Priority Queue Implementation

Hi, I've been given the following assignment to work on...

Implement two versions of Priority Queue Implementation (Insert and bottom up) and determine if one is better than another for large data input.

The heap in question contains the costs of the edges in a minimum spanning tree problem.

I am then meant to go on to use this priority queue to work out a minimum spanning tree of a set of point using kruskals algorithm. As far as my research can tell, insert and bottom up are two ways of building a heap, and I do not understand how these relate to priority queues.

Also, I have so far implemented the insert method, and as you would expect it gives an array so as the heap is a correct heap but the array is not totally sorted which is surely whats required for krukals algorithm?

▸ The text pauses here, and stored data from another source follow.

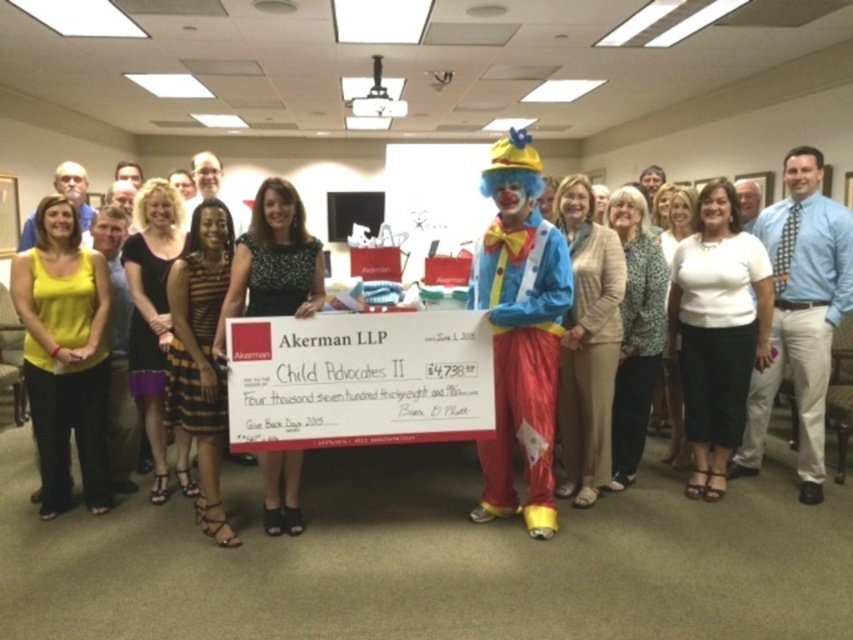
Question: Is yellow fabric tank top at center smaller than blue tie at center?

Choices:
 (A) no
 (B) yes

Answer: (B)

Question: Does blue tie at center appear over matte black dress at center?

Choices:
 (A) yes
 (B) no

Answer: (B)

Question: Which of the following is the closest to the observer?

Choices:
 (A) yellow fabric tank top at center
 (B) blue tie at center
 (C) matte black dress at center

Answer: (C)

Question: Which object is closer to the camera taking this photo?

Choices:
 (A) matte black dress at center
 (B) yellow fabric tank top at center
 (C) blue tie at center

Answer: (A)

Question: Which point is closer to the camera?

Choices:
 (A) (802, 205)
 (B) (706, 358)
 (C) (526, 356)
 (D) (26, 300)

Answer: (C)

Question: Is the position of white matte blouse at center more distant than that of blue tie at center?

Choices:
 (A) yes
 (B) no

Answer: (B)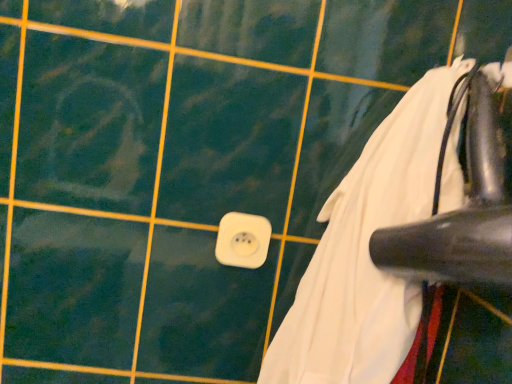
Question: From a real-world perspective, is white plastic socket at center positioned over white fabric at lower right based on gravity?

Choices:
 (A) no
 (B) yes

Answer: (A)

Question: Does white plastic socket at center appear on the left side of white fabric at lower right?

Choices:
 (A) no
 (B) yes

Answer: (B)

Question: Is white plastic socket at center aimed at white fabric at lower right?

Choices:
 (A) yes
 (B) no

Answer: (B)

Question: From the image's perspective, is white plastic socket at center over white fabric at lower right?

Choices:
 (A) no
 (B) yes

Answer: (A)

Question: Does white plastic socket at center have a lesser height compared to white fabric at lower right?

Choices:
 (A) yes
 (B) no

Answer: (A)

Question: From a real-world perspective, is white plastic socket at center beneath white fabric at lower right?

Choices:
 (A) no
 (B) yes

Answer: (B)

Question: From a real-world perspective, is white fabric at lower right located higher than white plastic socket at center?

Choices:
 (A) no
 (B) yes

Answer: (B)

Question: Is white fabric at lower right to the right of white plastic socket at center from the viewer's perspective?

Choices:
 (A) no
 (B) yes

Answer: (B)

Question: Considering the relative sizes of white fabric at lower right and white plastic socket at center in the image provided, is white fabric at lower right thinner than white plastic socket at center?

Choices:
 (A) no
 (B) yes

Answer: (A)

Question: Is white fabric at lower right in contact with white plastic socket at center?

Choices:
 (A) no
 (B) yes

Answer: (A)

Question: From the image's perspective, is white fabric at lower right located above white plastic socket at center?

Choices:
 (A) yes
 (B) no

Answer: (A)

Question: Is white fabric at lower right wider than white plastic socket at center?

Choices:
 (A) yes
 (B) no

Answer: (A)

Question: From a real-world perspective, is white plastic socket at center physically located above or below white fabric at lower right?

Choices:
 (A) below
 (B) above

Answer: (A)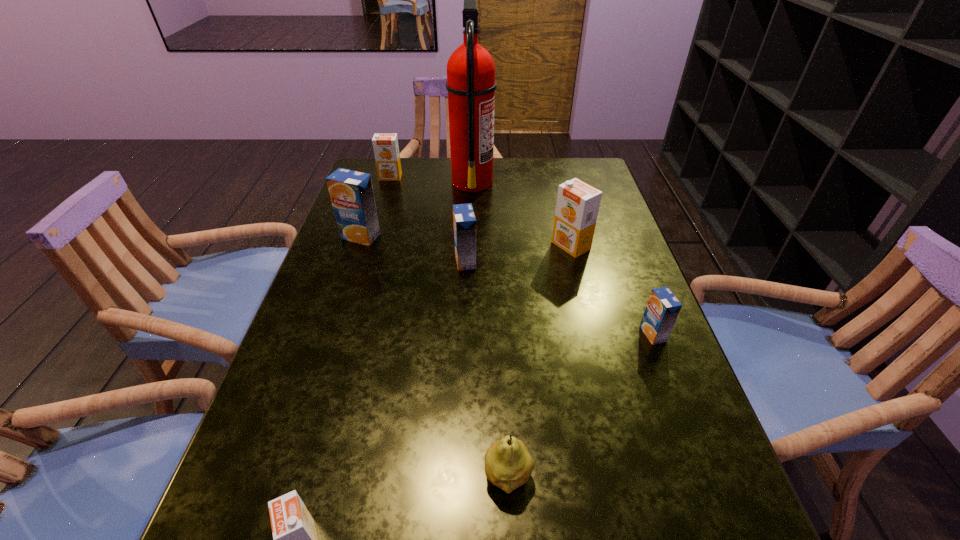
Locate an element on the screen. The image size is (960, 540). the tallest object is located at coordinates (471, 85).

At what (x,y) coordinates should I click in order to perform the action: click on the biggest blue orange_juice. Please return your answer as a coordinate pair (x, y). Looking at the image, I should click on (351, 192).

The width and height of the screenshot is (960, 540). In order to click on the farthest blue orange_juice in this screenshot , I will do `click(351, 192)`.

Image resolution: width=960 pixels, height=540 pixels. Identify the location of the biggest orange orange juice. (577, 207).

At what (x,y) coordinates should I click in order to perform the action: click on the second orange juice from right to left. Please return your answer as a coordinate pair (x, y). The height and width of the screenshot is (540, 960). Looking at the image, I should click on (577, 207).

Locate an element on the screen. the second farthest blue orange_juice is located at coordinates (464, 222).

At what (x,y) coordinates should I click in order to perform the action: click on the second smallest blue orange_juice. Please return your answer as a coordinate pair (x, y). Looking at the image, I should click on (464, 222).

This screenshot has width=960, height=540. I want to click on the farthest orange orange juice, so click(x=386, y=150).

This screenshot has height=540, width=960. Find the location of `the farthest orange juice`. the farthest orange juice is located at coordinates (386, 150).

Locate an element on the screen. The height and width of the screenshot is (540, 960). the second nearest object is located at coordinates (508, 465).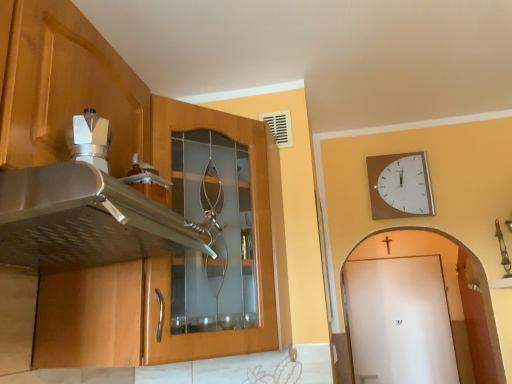
Question: Should I look upward or downward to see wooden cabinet at left?

Choices:
 (A) down
 (B) up

Answer: (A)

Question: Is white matte door at right further to camera compared to wooden cabinet at left?

Choices:
 (A) yes
 (B) no

Answer: (A)

Question: From the image's perspective, is white matte door at right located above wooden cabinet at left?

Choices:
 (A) yes
 (B) no

Answer: (B)

Question: Is the depth of white matte door at right less than that of wooden cabinet at left?

Choices:
 (A) yes
 (B) no

Answer: (B)

Question: Is there a large distance between white matte door at right and wooden cabinet at left?

Choices:
 (A) yes
 (B) no

Answer: (A)

Question: Is white matte door at right next to wooden cabinet at left and touching it?

Choices:
 (A) yes
 (B) no

Answer: (B)

Question: Considering the relative sizes of white matte door at right and wooden cabinet at left in the image provided, is white matte door at right taller than wooden cabinet at left?

Choices:
 (A) yes
 (B) no

Answer: (A)

Question: Would you consider wooden cabinet at left to be distant from wooden clock at upper right?

Choices:
 (A) no
 (B) yes

Answer: (B)

Question: Is wooden cabinet at left positioned before wooden clock at upper right?

Choices:
 (A) yes
 (B) no

Answer: (A)

Question: Is wooden cabinet at left next to wooden clock at upper right?

Choices:
 (A) yes
 (B) no

Answer: (B)

Question: From the image's perspective, would you say wooden cabinet at left is shown under wooden clock at upper right?

Choices:
 (A) yes
 (B) no

Answer: (A)

Question: Considering the relative sizes of wooden cabinet at left and wooden clock at upper right in the image provided, is wooden cabinet at left shorter than wooden clock at upper right?

Choices:
 (A) no
 (B) yes

Answer: (A)

Question: Is wooden cabinet at left further to camera compared to wooden clock at upper right?

Choices:
 (A) no
 (B) yes

Answer: (A)

Question: Is white matte door at right at the back of wooden clock at upper right?

Choices:
 (A) no
 (B) yes

Answer: (B)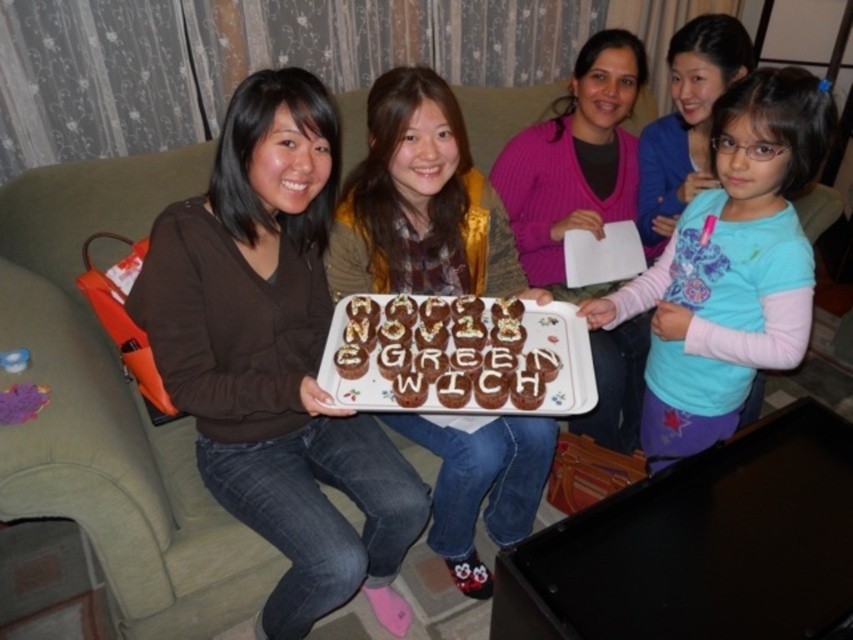
Which is below, pink ribbed sweater at center or chocolatesmoothcake at center?

chocolatesmoothcake at center

Can you confirm if pink ribbed sweater at center is positioned below chocolatesmoothcake at center?

Incorrect, pink ribbed sweater at center is not positioned below chocolatesmoothcake at center.

Image resolution: width=853 pixels, height=640 pixels. What do you see at coordinates (575, 161) in the screenshot?
I see `pink ribbed sweater at center` at bounding box center [575, 161].

Identify the location of pink ribbed sweater at center. Image resolution: width=853 pixels, height=640 pixels. (575, 161).

Which of these two, blue cotton shirt at center or blue cotton shirt at upper right, stands shorter?

blue cotton shirt at upper right

Is point (727, 163) behind point (718, 60)?

No, (727, 163) is closer to viewer.

Does point (730, 374) lie in front of point (680, 108)?

Yes, point (730, 374) is closer to viewer.

Where is `blue cotton shirt at center`? The height and width of the screenshot is (640, 853). blue cotton shirt at center is located at coordinates click(x=730, y=268).

Does matte brown sweater at center have a lesser width compared to chocolatesmoothcake at center?

Yes.

Who is more distant from viewer, (502, 532) or (338, 394)?

Positioned behind is point (502, 532).

This screenshot has height=640, width=853. Identify the location of matte brown sweater at center. (421, 202).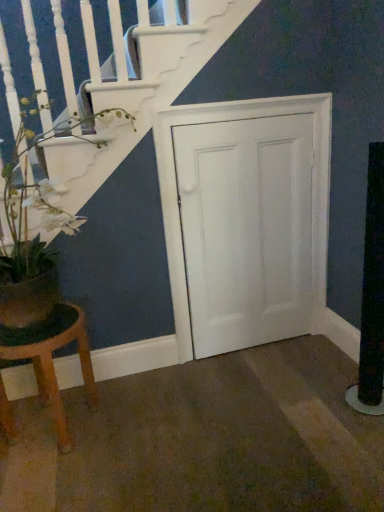
At what (x,y) coordinates should I click in order to perform the action: click on unoccupied area in front of wooden stool at lower left. Please return your answer as a coordinate pair (x, y). Looking at the image, I should click on click(x=57, y=479).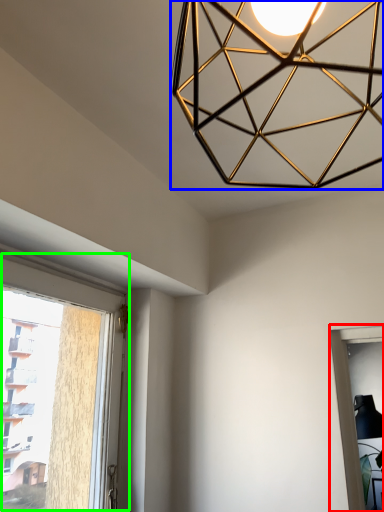
Question: Which object is positioned farthest from window (highlighted by a red box)? Select from lamp (highlighted by a blue box) and window (highlighted by a green box).

Choices:
 (A) lamp
 (B) window

Answer: (B)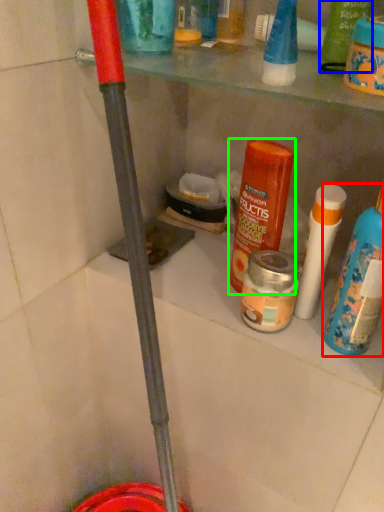
Question: Based on their relative distances, which object is farther from bottle (highlighted by a red box)? Choose from product (highlighted by a blue box) and product (highlighted by a green box).

Choices:
 (A) product
 (B) product

Answer: (A)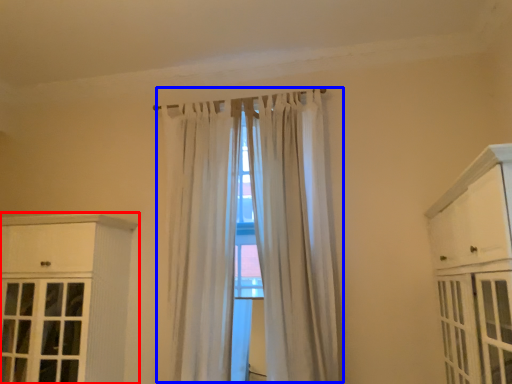
Question: Which object is closer to the camera taking this photo, cabinetry (highlighted by a red box) or curtain (highlighted by a blue box)?

Choices:
 (A) cabinetry
 (B) curtain

Answer: (A)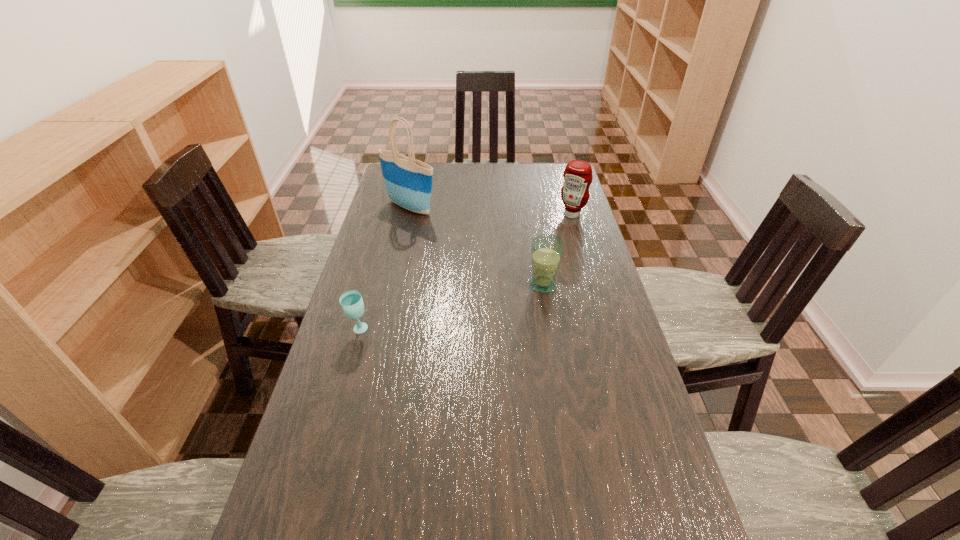
In order to click on vacant region located 0.250m on the front of the left glass in this screenshot , I will do `click(334, 417)`.

The image size is (960, 540). In order to click on tote bag at the left edge in this screenshot , I will do `click(408, 182)`.

I want to click on glass located in the left edge section of the desktop, so click(351, 301).

In order to click on object that is at the right edge in this screenshot , I will do `click(577, 175)`.

I want to click on vacant space at the far edge, so (x=488, y=165).

In the image, there is a desktop. Where is `vacant space at the left edge`? vacant space at the left edge is located at coordinates (354, 288).

Image resolution: width=960 pixels, height=540 pixels. Identify the location of blank area at the right edge. (560, 219).

This screenshot has height=540, width=960. I want to click on free spot between the nearest object and the tote bag, so click(385, 269).

Locate an element on the screen. empty location between the second object from right to left and the shorter glass is located at coordinates (450, 307).

You are a GUI agent. You are given a task and a screenshot of the screen. Output one action in this format:
    pyautogui.click(x=<x>, y=<y>)
    Task: Click on the free space between the rightmost object and the tote bag
    The width and height of the screenshot is (960, 540).
    Given the screenshot: What is the action you would take?
    pyautogui.click(x=492, y=211)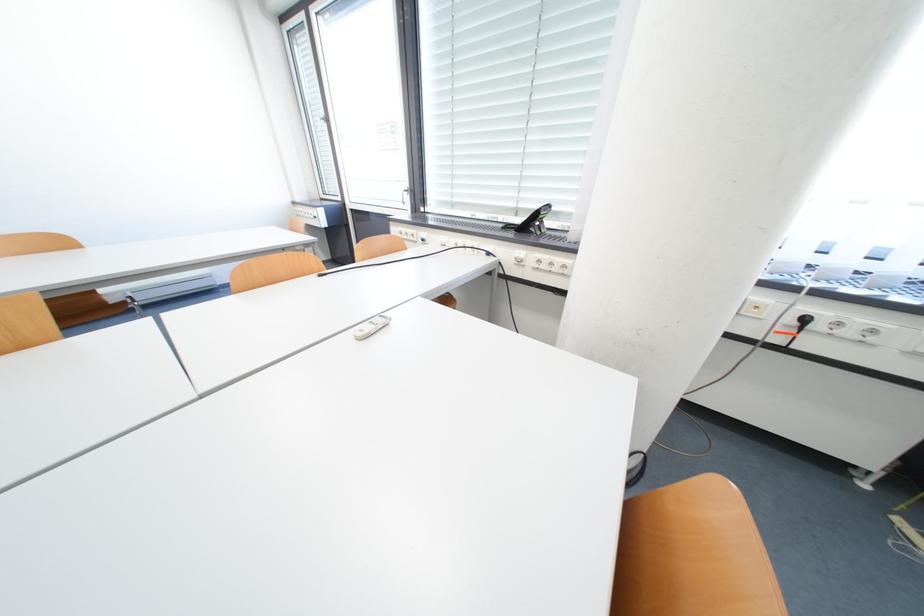
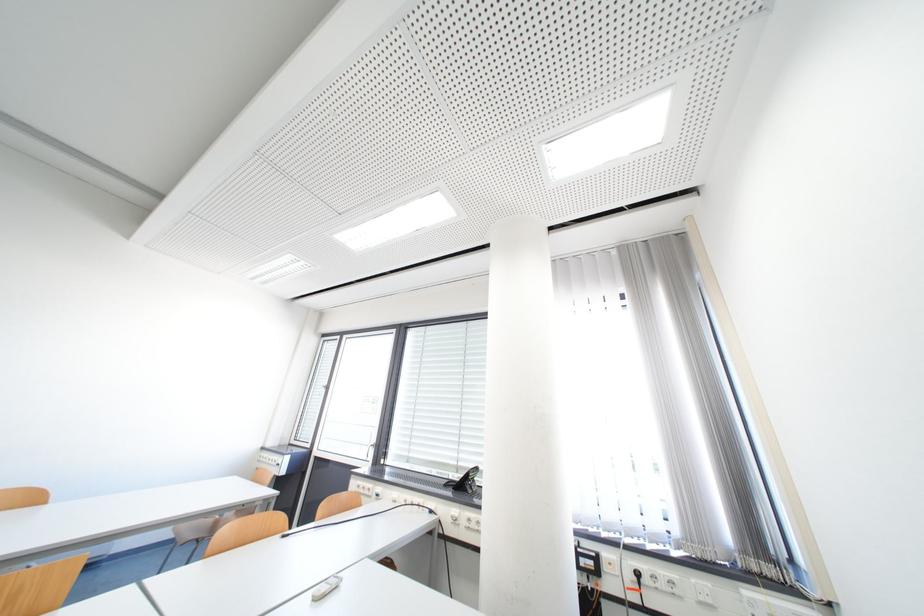
Locate, in the second image, the point that corresponds to point (816, 322) in the first image.

(649, 576)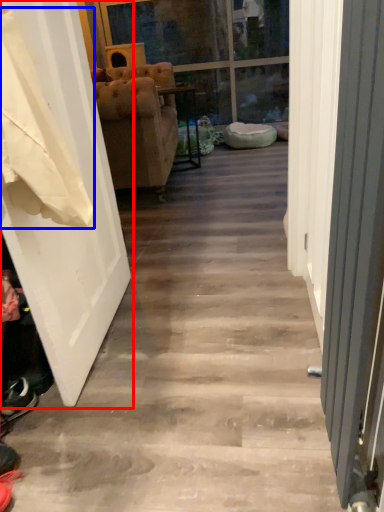
Question: Which object appears farthest to the camera in this image, door (highlighted by a red box) or laundry (highlighted by a blue box)?

Choices:
 (A) door
 (B) laundry

Answer: (A)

Anyone got any ideas on what I'm supposed to be doing? Thanks

Re: Priority Queue Implementation

Quote:

As far as my research can tell, insert and bottom up are two ways of building a heap, and I do not understand how these relate to priority queues.

A priority queue is any old data structure that allows (1) elements to be added with a given priority and (2) the highest priority element to be removed. Wikipedia puts it pretty bluntly: "It is a common misconception that a priority queue is a heap. A priority queue is an abstract concept like "a list" or "a map"; just as a list can be implemented with a linked list or an array, a priority queue can be implemented with a heap or a variety of other methods".

In Java you might express the relationship between the two by making PriorityQueue an interface. Then you can create two classes which implement this interface, both having a heap at their heart but using the two different methods of heap construction. The Kruskal algorithm can be expressed in terms of the PriorityQueue interface and hence allows for easy comparison.